**What to do:**
Check every line of the data below for the word "down". Copy the ones that have it.

**Data extracts:**
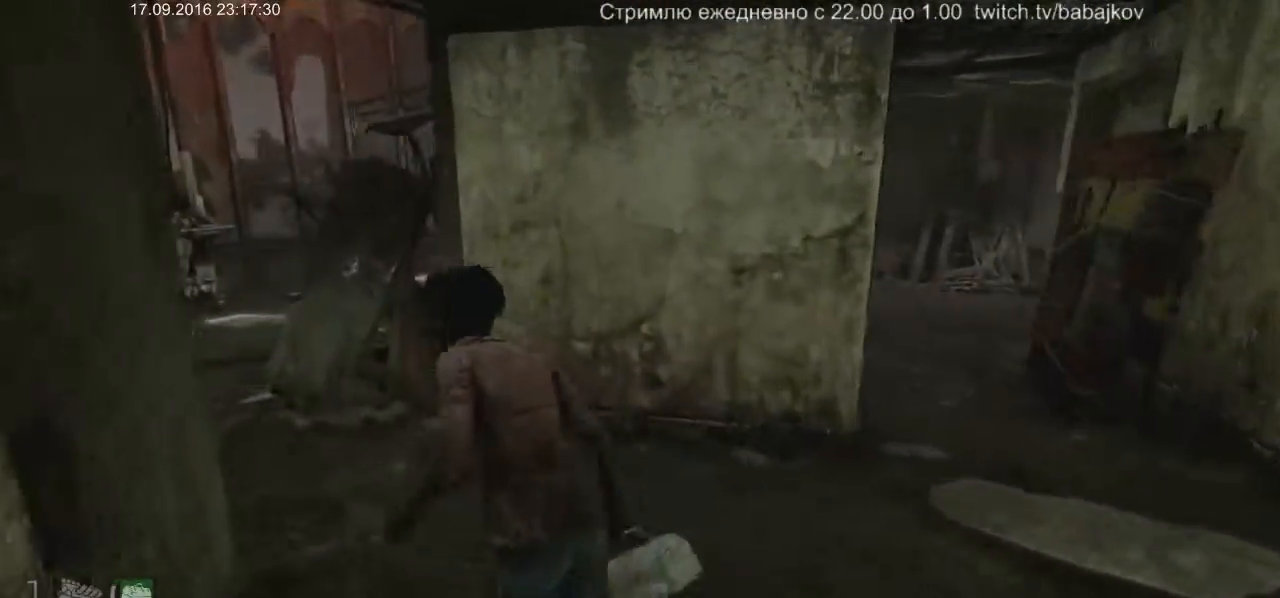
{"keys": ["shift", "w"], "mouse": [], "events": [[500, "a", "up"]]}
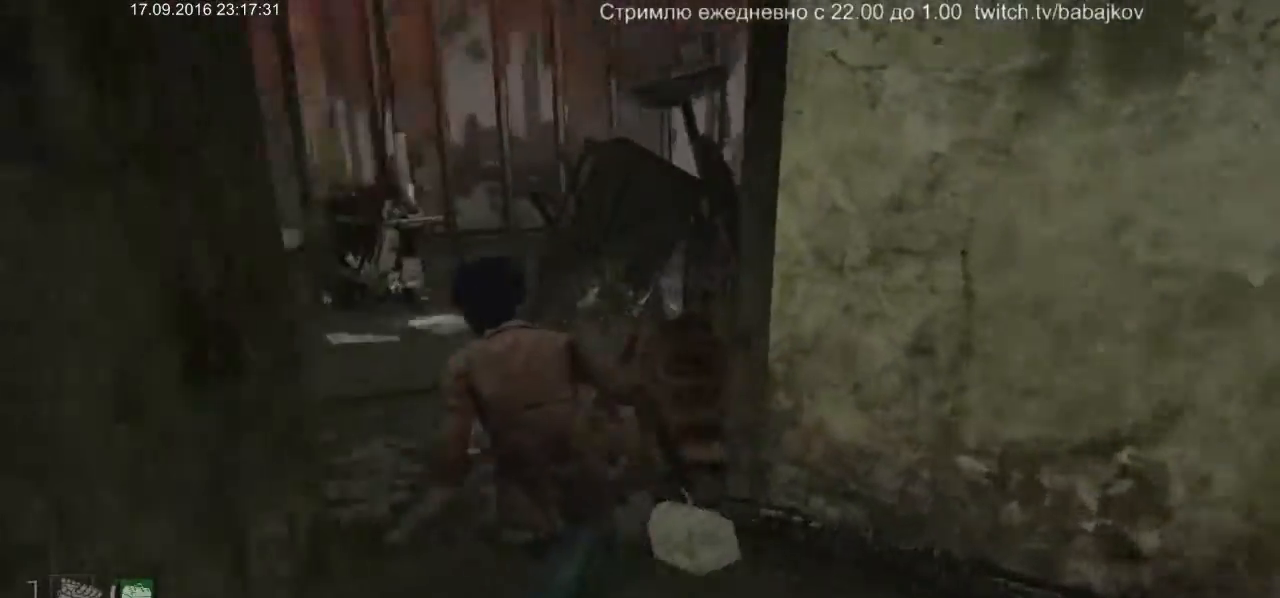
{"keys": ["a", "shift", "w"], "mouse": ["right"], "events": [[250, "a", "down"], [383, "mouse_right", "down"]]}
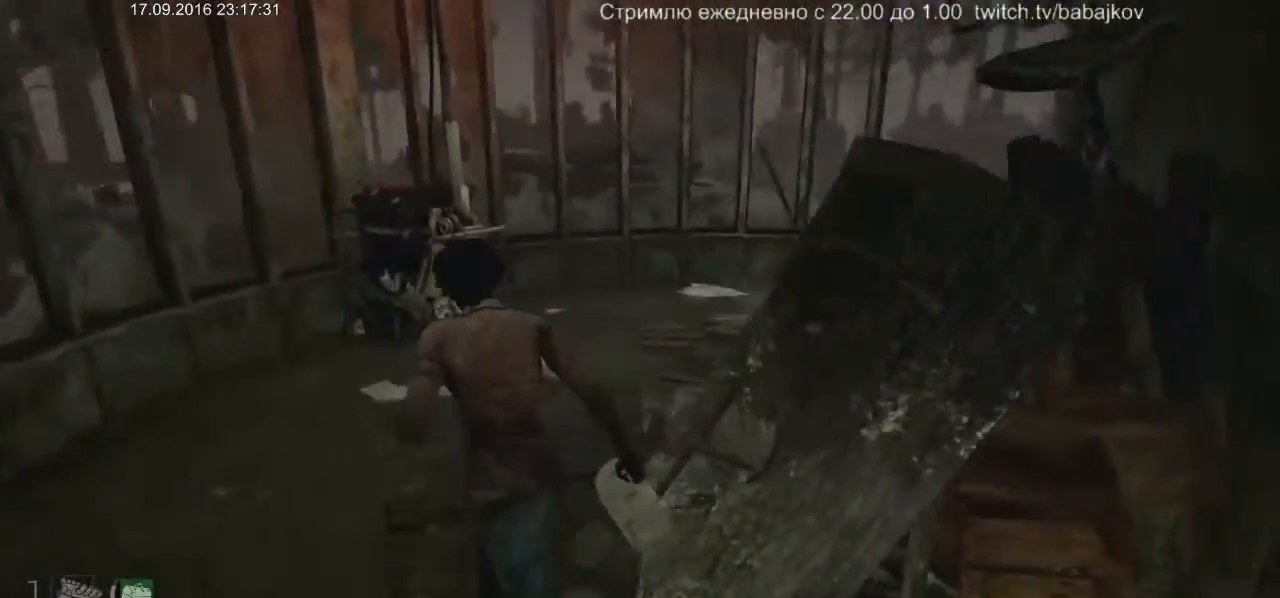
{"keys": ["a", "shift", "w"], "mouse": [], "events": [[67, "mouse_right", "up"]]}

---

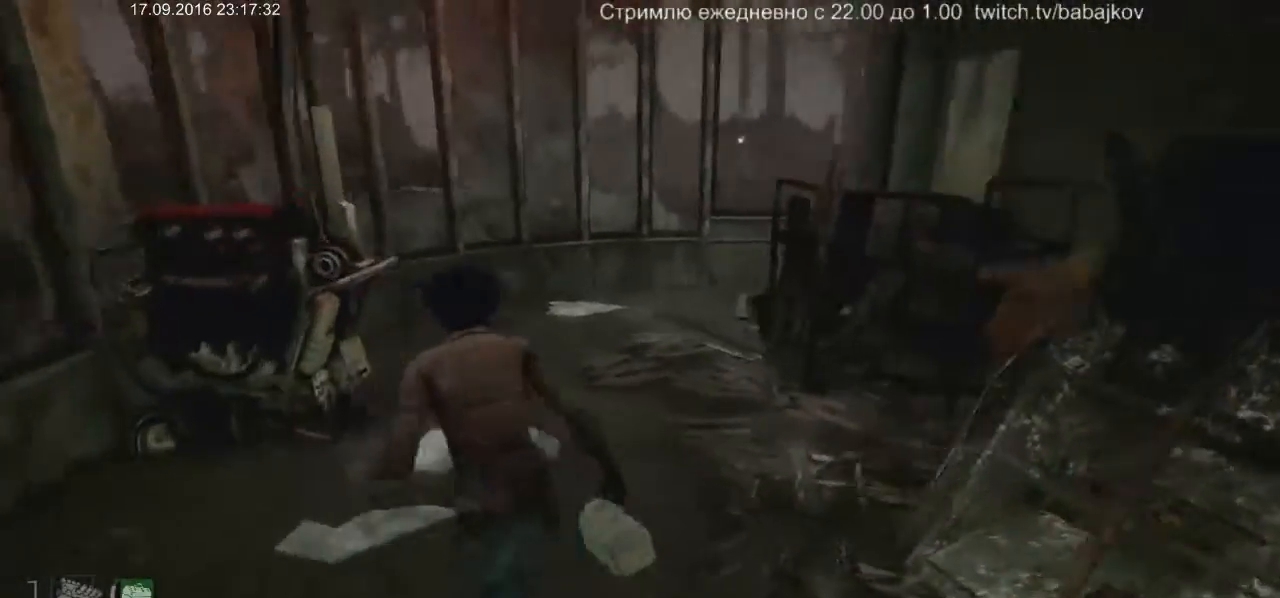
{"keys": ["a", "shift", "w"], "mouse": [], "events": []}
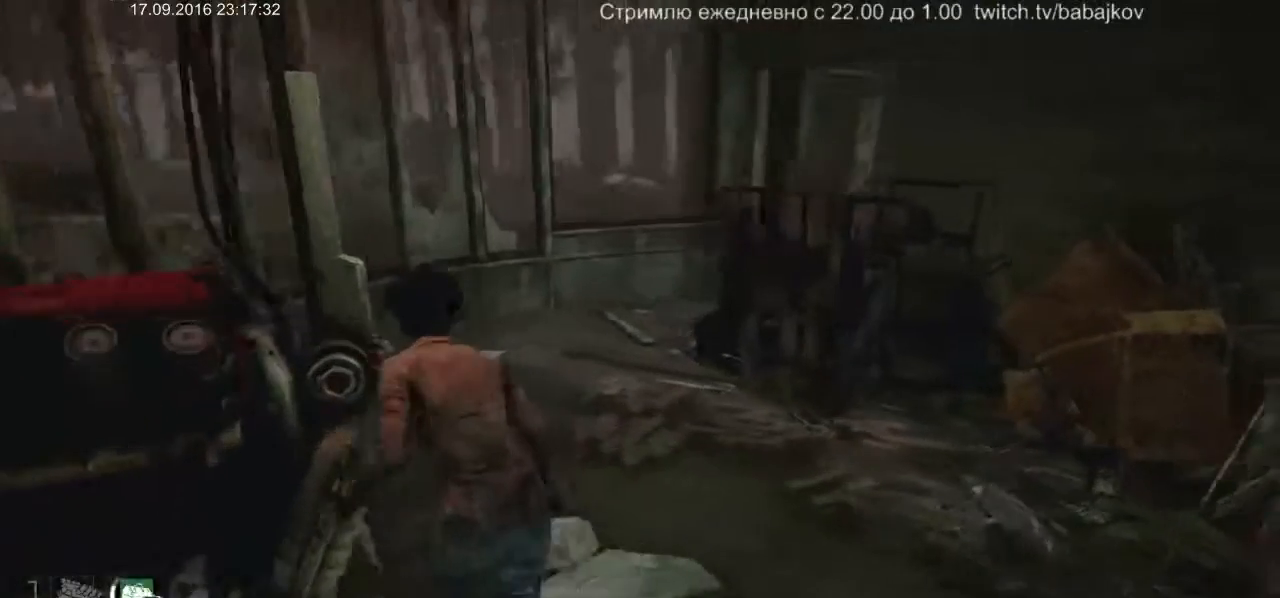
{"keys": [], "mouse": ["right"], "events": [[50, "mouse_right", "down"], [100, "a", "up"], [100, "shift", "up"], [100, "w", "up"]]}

**Exercise answer:**
{"keys": ["a", "shift", "w"], "mouse": ["right"], "events": [[250, "a", "down"], [383, "mouse_right", "down"]]}
{"keys": [], "mouse": ["right"], "events": [[50, "mouse_right", "down"], [100, "a", "up"], [100, "shift", "up"], [100, "w", "up"]]}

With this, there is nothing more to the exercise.